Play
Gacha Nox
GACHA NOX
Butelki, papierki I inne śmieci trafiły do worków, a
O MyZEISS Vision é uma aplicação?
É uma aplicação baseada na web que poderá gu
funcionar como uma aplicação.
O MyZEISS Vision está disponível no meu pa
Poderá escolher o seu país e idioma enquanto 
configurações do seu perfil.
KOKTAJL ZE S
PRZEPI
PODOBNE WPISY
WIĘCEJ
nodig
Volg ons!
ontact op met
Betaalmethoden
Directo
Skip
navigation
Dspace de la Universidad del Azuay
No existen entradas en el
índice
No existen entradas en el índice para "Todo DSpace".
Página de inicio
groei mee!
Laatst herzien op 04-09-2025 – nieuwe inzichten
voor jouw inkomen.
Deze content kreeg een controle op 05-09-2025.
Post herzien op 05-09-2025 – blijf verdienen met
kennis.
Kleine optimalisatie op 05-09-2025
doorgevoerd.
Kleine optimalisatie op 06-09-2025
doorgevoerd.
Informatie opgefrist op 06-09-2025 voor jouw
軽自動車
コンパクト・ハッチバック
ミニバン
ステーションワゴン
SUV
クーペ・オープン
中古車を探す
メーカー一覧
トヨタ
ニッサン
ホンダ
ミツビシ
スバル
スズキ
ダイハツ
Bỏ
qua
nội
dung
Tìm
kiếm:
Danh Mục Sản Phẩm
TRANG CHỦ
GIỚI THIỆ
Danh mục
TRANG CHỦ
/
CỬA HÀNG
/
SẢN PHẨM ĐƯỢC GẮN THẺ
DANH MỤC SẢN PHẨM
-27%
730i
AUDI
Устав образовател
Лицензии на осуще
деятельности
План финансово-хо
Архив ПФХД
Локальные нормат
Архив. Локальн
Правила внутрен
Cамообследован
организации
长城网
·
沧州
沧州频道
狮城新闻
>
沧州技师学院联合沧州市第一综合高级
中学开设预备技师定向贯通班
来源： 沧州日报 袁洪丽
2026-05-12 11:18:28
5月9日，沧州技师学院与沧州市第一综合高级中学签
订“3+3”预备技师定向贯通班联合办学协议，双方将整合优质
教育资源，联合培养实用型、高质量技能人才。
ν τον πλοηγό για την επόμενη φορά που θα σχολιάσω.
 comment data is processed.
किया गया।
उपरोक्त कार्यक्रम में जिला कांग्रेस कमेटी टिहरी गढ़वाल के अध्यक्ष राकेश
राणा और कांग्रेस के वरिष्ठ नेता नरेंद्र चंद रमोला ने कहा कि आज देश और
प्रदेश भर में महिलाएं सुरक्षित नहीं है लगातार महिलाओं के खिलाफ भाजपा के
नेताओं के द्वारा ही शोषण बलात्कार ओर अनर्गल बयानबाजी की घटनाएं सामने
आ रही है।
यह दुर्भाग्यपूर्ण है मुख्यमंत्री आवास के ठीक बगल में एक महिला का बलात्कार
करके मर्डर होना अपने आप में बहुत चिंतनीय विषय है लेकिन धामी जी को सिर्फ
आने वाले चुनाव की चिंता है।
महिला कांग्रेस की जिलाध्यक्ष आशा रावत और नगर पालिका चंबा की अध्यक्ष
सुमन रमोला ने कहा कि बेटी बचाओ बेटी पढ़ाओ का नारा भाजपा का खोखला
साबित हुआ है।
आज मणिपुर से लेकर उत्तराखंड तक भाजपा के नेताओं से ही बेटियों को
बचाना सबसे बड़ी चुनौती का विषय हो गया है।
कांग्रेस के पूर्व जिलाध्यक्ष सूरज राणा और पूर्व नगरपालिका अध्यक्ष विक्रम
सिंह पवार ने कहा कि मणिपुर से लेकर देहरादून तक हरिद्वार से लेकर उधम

------------------------------------------------------------------------

**PROBLEM TO WORK ON:** Copy out the records above exactly and completely.

**RESPONSE AREA:**
Play
Gacha Nox
GACHA NOX
Butelki, papierki I inne śmieci trafiły do worków, a
O MyZEISS Vision é uma aplicação?
É uma aplicação baseada na web que poderá gu
funcionar como uma aplicação.
O MyZEISS Vision está disponível no meu pa
Poderá escolher o seu país e idioma enquanto 
configurações do seu perfil.
KOKTAJL ZE S
PRZEPI
PODOBNE WPISY
WIĘCEJ
nodig
Volg ons!
ontact op met
Betaalmethoden
Directo
Skip
navigation
Dspace de la Universidad del Azuay
No existen entradas en el
índice
No existen entradas en el índice para "Todo DSpace".
Página de inicio
groei mee!
Laatst herzien op 04-09-2025 – nieuwe inzichten
voor jouw inkomen.
Deze content kreeg een controle op 05-09-2025.
Post herzien op 05-09-2025 – blijf verdienen met
kennis.
Kleine optimalisatie op 05-09-2025
doorgevoerd.
Kleine optimalisatie op 06-09-2025
doorgevoerd.
Informatie opgefrist op 06-09-2025 voor jouw
軽自動車
コンパクト・ハッチバック
ミニバン
ステーションワゴン
SUV
クーペ・オープン
中古車を探す
メーカー一覧
トヨタ
ニッサン
ホンダ
ミツビシ
スバル
スズキ
ダイハツ
Bỏ
qua
nội
dung
Tìm
kiếm:
Danh Mục Sản Phẩm
TRANG CHỦ
GIỚI THIỆ
Danh mục
TRANG CHỦ
/
CỬA HÀNG
/
SẢN PHẨM ĐƯỢC GẮN THẺ
DANH MỤC SẢN PHẨM
-27%
730i
AUDI
Устав образовател
Лицензии на осуще
деятельности
План финансово-хо
Архив ПФХД
Локальные нормат
Архив. Локальн
Правила внутрен
Cамообследован
организации
长城网
·
沧州
沧州频道
狮城新闻
>
沧州技师学院联合沧州市第一综合高级
中学开设预备技师定向贯通班
来源： 沧州日报 袁洪丽
2026-05-12 11:18:28
5月9日，沧州技师学院与沧州市第一综合高级中学签
订“3+3”预备技师定向贯通班联合办学协议，双方将整合优质
教育资源，联合培养实用型、高质量技能人才。
ν τον πλοηγό για την επόμενη φορά που θα σχολιάσω.
 comment data is processed.
किया गया।
उपरोक्त कार्यक्रम में जिला कांग्रेस कमेटी टिहरी गढ़वाल के अध्यक्ष राकेश
राणा और कांग्रेस के वरिष्ठ नेता नरेंद्र चंद रमोला ने कहा कि आज देश और
प्रदेश भर में महिलाएं सुरक्षित नहीं है लगातार महिलाओं के खिलाफ भाजपा के
नेताओं के द्वारा ही शोषण बलात्कार ओर अनर्गल बयानबाजी की घटनाएं सामने
आ रही है।
यह दुर्भाग्यपूर्ण है मुख्यमंत्री आवास के ठीक बगल में एक महिला का बलात्कार
करके मर्डर होना अपने आप में बहुत चिंतनीय विषय है लेकिन धामी जी को सिर्फ
आने वाले चुनाव की चिंता है।
महिला कांग्रेस की जिलाध्यक्ष आशा रावत और नगर पालिका चंबा की अध्यक्ष
सुमन रमोला ने कहा कि बेटी बचाओ बेटी पढ़ाओ का नारा भाजपा का खोखला
साबित हुआ है।
आज मणिपुर से लेकर उत्तराखंड तक भाजपा के नेताओं से ही बेटियों को
बचाना सबसे बड़ी चुनौती का विषय हो गया है।
कांग्रेस के पूर्व जिलाध्यक्ष सूरज राणा और पूर्व नगरपालिका अध्यक्ष विक्रम
सिंह पवार ने कहा कि मणिपुर से लेकर देहरादून तक हरिद्वार से लेकर उधम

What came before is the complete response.